Mais revenons au petit Joachim: il s'était endormi la veille au soir consolé et tout joyeux de la perspective des études qu'il allait commencer le lendemain; le bon recteur, M. Toppert, lui avait fait visiter la belle bibliothèque du collége et lui avait montré de belles gravures qui rendaient bien mieux que les dessins qu'il avait d'abord admirés, les magnifiques statues de l'antiquité. Son maître lui avait permis de venir lire et étudier dans la bibliothèque, et de donner à ses instincts du beau tout leur développement. Il se sentit comme enivré en face de ce monde de la science dont il venait de franchir le seuil. Mais, quand il eut lancé sur le toit de son père le petit caillou convenu, et que la voix du vieillard ne s'éleva pas pour lui répondre, il sentit tout à coup le pressentiment de quelque malheur; il fit part de ses craintes au bon portier, et celui-ci lui promit d'aller s'informer du savetier. Bientôt après, il frappait à la porte de l'échoppe, qui était fermée en dedans: «Secouez-la fortement, dit de l'intérieur une faible voix, et elle cédera.» Le portier donna un violent choc et la porte s'ouvrit.

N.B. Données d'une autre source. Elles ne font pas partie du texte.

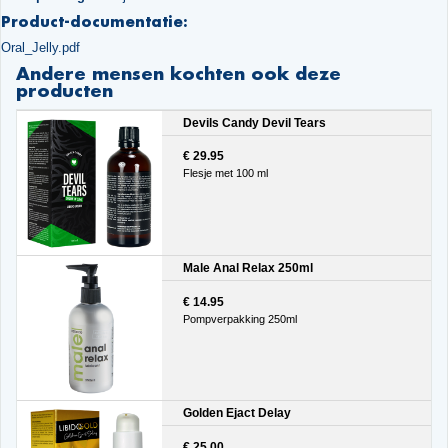
Product-documentatie:
Oral_Jelly.pdf
Andere mensen kochten ook deze
producten
Devils Candy Devil Tears
€ 29.95
Flesje met 100 ml
Male Anal Relax 250ml
€ 14.95
Pompverpakking 250ml
Golden Ejact Delay
€ 25.00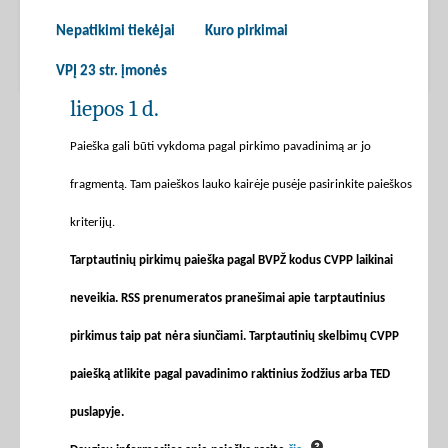
Nepatikimi tiekėjai
Kuro pirkimai
VPĮ 23 str. įmonės
liepos 1 d.
Paieška gali būti vykdoma pagal pirkimo pavadinimą ar jo
fragmentą. Tam paieškos lauko kairėje pusėje pasirinkite paieškos
kriterijų.
Tarptautinių pirkimų paieška pagal BVPŽ kodus CVPP laikinai
neveikia. RSS prenumeratos pranešimai apie tarptautinius
pirkimus taip pat nėra siunčiami. Tarptautinių skelbimų CVPP
paiešką atlikite pagal pavadinimo raktinius žodžius arba TED
puslapyje.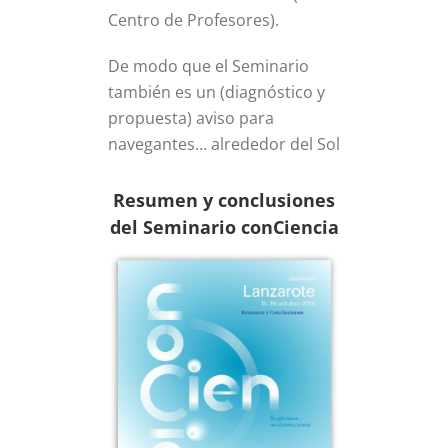
Centro de Profesores).
De modo que el Seminario
también es un (diagnóstico y
propuesta) aviso para
navegantes… alrededor del Sol
Resumen y conclusiones
del Seminario conCiencia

«Faites-moi conduire à l'hôpital, mon bon monsieur, lui dit le savetier en l'apercevant, c'est le dernier service que j'implore de votre charité; me voilà perclus de tous mes membres et incapable de travailler.»

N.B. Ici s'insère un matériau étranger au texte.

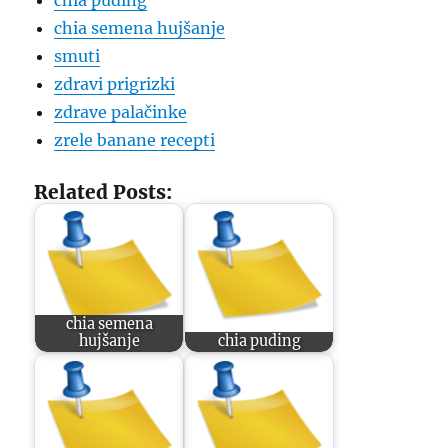
chia puding
chia semena hujšanje
smuti
zdravi prigrizki
zdrave palačinke
zrele banane recepti
Related Posts:
chia semena
hujšanje
chia puding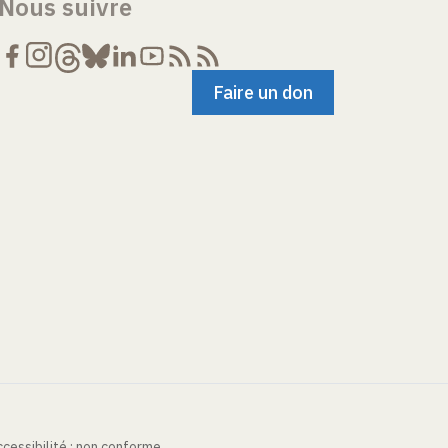
Nous suivre
Faire un don
cessibilité : non conforme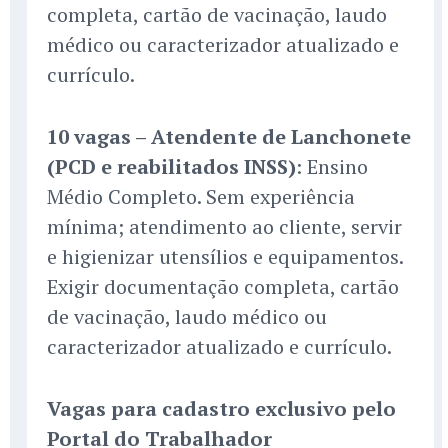
completa, cartão de vacinação, laudo
médico ou caracterizador atualizado e
currículo.
10 vagas – Atendente de Lanchonete
(PCD e reabilitados INSS)
: Ensino
Médio Completo. Sem experiência
mínima; atendimento ao cliente, servir
e higienizar utensílios e equipamentos.
Exigir documentação completa, cartão
de vacinação, laudo médico ou
caracterizador atualizado e currículo.
Vagas para cadastro exclusivo pelo
Portal do Trabalhador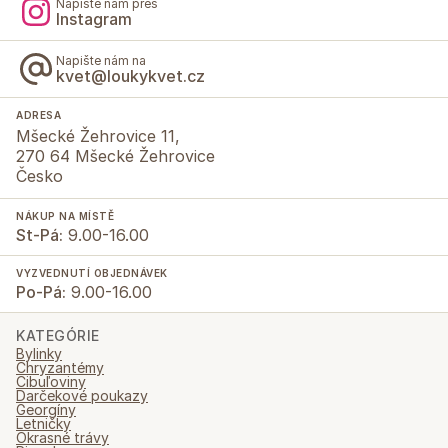
Napište nám přes
Instagram
Napište nám na
kvet@loukykvet.cz
ADRESA
Mšecké Žehrovice 11,
270 64 Mšecké Žehrovice
Česko
NÁKUP NA MÍSTĚ
St-Pá:
9.00-16.00
VYZVEDNUTÍ OBJEDNÁVEK
Po-Pá:
9.00-16.00
KATEGÓRIE
Bylinky
Chryzantémy
Cibuľoviny
Darčekové poukazy
Georgíny
Letničky
Okrasné trávy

L'autre, en l'examinant, vit bien qu'il disait vrai.

«Un peu de patience, lui répliqua-t-il, je vais vous amener le médecin du collége.

--Oh! surtout ne dites rien à mon Joachim.

--Soyez tranquille.»

Le portier, en rentrant au collége, évita l'enfant, qui d'ailleurs était en classe; il avertit le recteur de l'état du pauvre vieillard. Le recteur fit prévenir le médecin, et tous deux se rendirent à l'échoppe, Après l'examen du vieillard, le médecin décida qu'il fallait le conduire de suite à l'hôpital de Steindall, où, grâce à sa recommandation, il serait bien soigné.

«Je me charge d'avertir et de consoler votre fils, dit le recteur pour calmer les lamentations du père, et chaque dimanche après les offices il ira vous voir.»

La première entrevue fut déchirante. Cette fois ce fut le père qui dut calmer la douleur du fils, car il semblait à ce fils qu'il était ingrat et méchant de laisser dans cet asile de la misère le père qui avait entouré son enfance de soins si tendres.